▶ THE TASK:
Update the records from the line with "genus: Cypripedium" up to and including the line with "family: Hylidae" by replacing each "common name" with "vernacular name", leaving everything else unchanged. Return only those lines.
---------- DATASET EXCERPTS ----------
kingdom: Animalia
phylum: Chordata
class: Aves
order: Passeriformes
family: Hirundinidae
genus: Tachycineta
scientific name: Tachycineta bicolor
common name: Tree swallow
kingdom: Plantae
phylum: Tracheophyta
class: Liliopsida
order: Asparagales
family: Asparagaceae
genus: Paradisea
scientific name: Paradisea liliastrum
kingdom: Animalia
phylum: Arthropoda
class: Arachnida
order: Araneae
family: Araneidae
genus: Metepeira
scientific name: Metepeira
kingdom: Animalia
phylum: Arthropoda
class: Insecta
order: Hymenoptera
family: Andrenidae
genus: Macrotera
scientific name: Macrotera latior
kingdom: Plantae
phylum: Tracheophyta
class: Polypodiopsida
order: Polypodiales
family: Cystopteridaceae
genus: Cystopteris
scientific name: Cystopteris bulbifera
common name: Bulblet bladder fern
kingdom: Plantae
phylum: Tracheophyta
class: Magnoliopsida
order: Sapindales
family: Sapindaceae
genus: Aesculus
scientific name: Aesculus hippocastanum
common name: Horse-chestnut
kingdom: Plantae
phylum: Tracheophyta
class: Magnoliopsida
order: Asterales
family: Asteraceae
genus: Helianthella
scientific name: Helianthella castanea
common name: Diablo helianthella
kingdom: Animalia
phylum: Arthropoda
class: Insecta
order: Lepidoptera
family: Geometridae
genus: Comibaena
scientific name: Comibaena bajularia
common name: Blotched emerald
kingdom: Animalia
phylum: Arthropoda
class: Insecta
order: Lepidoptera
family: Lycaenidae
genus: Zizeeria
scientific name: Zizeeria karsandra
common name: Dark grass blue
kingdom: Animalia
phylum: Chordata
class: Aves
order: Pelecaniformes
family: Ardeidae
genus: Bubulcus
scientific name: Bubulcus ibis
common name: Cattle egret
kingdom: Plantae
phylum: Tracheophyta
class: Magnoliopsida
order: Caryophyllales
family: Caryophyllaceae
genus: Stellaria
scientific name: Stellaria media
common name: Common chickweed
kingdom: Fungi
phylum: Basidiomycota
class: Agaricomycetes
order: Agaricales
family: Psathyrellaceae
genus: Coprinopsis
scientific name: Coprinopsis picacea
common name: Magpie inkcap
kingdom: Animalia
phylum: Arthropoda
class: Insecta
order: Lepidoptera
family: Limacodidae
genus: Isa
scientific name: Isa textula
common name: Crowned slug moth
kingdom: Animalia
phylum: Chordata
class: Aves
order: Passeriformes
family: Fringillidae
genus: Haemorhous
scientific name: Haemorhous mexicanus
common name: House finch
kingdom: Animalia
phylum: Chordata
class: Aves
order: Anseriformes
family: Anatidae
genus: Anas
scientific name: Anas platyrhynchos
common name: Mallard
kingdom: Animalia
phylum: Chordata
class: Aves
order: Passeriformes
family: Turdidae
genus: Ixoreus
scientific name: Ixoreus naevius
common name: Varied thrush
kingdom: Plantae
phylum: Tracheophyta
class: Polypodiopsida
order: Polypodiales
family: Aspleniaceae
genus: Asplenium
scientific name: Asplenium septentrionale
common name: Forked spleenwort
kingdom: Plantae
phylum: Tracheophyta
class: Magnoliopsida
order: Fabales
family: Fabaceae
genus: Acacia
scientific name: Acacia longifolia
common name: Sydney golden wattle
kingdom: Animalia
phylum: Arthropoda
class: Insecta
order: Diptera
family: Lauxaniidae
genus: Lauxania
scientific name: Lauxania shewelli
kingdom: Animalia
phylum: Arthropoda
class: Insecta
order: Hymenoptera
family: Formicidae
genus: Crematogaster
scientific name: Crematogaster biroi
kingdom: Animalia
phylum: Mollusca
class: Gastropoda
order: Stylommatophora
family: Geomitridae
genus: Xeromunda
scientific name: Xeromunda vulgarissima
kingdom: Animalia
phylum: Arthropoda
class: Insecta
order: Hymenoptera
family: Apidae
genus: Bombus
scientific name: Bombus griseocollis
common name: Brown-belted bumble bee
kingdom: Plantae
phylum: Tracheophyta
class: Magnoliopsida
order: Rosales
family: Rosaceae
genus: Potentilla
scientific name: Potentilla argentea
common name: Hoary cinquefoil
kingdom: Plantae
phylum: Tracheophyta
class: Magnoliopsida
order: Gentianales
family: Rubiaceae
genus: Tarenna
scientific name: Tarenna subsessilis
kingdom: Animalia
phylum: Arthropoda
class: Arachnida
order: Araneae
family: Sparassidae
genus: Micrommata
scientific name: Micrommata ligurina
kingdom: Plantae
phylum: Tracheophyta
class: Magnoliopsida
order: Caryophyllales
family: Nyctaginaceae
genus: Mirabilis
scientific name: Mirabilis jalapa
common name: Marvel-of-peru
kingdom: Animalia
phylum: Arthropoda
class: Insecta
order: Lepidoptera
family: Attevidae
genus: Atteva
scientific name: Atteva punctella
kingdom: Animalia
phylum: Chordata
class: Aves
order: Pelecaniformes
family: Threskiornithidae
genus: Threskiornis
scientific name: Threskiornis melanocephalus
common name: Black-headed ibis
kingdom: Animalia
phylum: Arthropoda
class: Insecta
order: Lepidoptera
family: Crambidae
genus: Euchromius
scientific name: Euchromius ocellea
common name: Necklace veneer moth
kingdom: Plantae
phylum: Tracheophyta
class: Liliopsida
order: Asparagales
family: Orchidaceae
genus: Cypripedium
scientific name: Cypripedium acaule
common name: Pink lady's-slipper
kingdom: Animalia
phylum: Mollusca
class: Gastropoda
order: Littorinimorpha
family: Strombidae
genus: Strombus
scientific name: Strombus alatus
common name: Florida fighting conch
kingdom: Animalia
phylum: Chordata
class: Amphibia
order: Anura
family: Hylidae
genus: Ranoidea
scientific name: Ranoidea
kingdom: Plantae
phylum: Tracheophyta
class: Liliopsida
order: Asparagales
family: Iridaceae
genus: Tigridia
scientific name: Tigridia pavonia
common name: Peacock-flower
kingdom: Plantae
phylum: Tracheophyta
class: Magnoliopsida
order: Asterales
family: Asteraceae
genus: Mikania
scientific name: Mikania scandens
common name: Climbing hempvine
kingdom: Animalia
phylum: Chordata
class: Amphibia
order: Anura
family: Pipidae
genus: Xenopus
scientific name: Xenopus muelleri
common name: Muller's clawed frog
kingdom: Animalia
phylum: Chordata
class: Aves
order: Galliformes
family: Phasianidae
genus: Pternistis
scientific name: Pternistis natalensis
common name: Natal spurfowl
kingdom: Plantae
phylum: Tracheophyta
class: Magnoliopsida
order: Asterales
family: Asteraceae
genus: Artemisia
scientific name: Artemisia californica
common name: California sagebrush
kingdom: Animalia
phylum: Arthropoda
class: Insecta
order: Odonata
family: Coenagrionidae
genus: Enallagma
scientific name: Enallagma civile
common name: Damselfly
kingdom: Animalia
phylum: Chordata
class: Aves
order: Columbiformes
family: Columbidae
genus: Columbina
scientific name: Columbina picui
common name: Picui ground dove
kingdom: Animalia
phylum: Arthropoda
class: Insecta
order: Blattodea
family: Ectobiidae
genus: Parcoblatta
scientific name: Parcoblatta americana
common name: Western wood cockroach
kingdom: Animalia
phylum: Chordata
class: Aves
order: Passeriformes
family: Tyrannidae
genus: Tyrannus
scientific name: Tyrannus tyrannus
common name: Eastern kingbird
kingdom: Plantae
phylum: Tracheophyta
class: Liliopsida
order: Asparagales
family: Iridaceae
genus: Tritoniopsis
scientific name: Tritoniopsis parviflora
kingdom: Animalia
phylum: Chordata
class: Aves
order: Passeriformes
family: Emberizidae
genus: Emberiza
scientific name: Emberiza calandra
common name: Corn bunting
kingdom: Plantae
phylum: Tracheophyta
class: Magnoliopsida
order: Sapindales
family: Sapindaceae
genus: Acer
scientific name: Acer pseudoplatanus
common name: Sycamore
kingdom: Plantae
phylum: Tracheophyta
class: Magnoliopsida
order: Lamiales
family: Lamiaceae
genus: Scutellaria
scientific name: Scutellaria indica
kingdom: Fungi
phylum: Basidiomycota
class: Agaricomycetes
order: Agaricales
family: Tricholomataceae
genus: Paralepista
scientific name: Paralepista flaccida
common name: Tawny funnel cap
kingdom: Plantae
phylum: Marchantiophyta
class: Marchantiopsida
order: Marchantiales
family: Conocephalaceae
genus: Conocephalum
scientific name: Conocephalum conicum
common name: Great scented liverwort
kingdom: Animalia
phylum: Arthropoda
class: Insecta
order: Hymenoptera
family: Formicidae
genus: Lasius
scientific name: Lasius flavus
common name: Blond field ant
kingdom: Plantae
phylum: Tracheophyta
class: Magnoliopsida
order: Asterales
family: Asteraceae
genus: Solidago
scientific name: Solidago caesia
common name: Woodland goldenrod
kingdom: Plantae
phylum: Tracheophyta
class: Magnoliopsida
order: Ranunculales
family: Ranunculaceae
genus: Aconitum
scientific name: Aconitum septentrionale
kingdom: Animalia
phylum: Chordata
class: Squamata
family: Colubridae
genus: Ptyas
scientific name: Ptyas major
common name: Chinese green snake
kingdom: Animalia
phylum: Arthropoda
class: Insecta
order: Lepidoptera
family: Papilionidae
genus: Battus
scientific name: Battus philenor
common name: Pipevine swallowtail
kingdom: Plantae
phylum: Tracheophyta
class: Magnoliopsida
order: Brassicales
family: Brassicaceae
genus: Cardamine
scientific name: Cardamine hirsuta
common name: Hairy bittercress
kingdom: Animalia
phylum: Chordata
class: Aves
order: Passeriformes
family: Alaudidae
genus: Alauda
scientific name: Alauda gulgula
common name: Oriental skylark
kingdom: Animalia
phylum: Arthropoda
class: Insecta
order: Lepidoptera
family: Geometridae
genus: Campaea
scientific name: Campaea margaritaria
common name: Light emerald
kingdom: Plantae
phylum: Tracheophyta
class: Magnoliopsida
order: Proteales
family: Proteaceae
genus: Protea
----------
▶ THE RESULT:
genus: Cypripedium
scientific name: Cypripedium acaule
vernacular name: Pink lady's-slipper
kingdom: Animalia
phylum: Mollusca
class: Gastropoda
order: Littorinimorpha
family: Strombidae
genus: Strombus
scientific name: Strombus alatus
vernacular name: Florida fighting conch
kingdom: Animalia
phylum: Chordata
class: Amphibia
order: Anura
family: Hylidae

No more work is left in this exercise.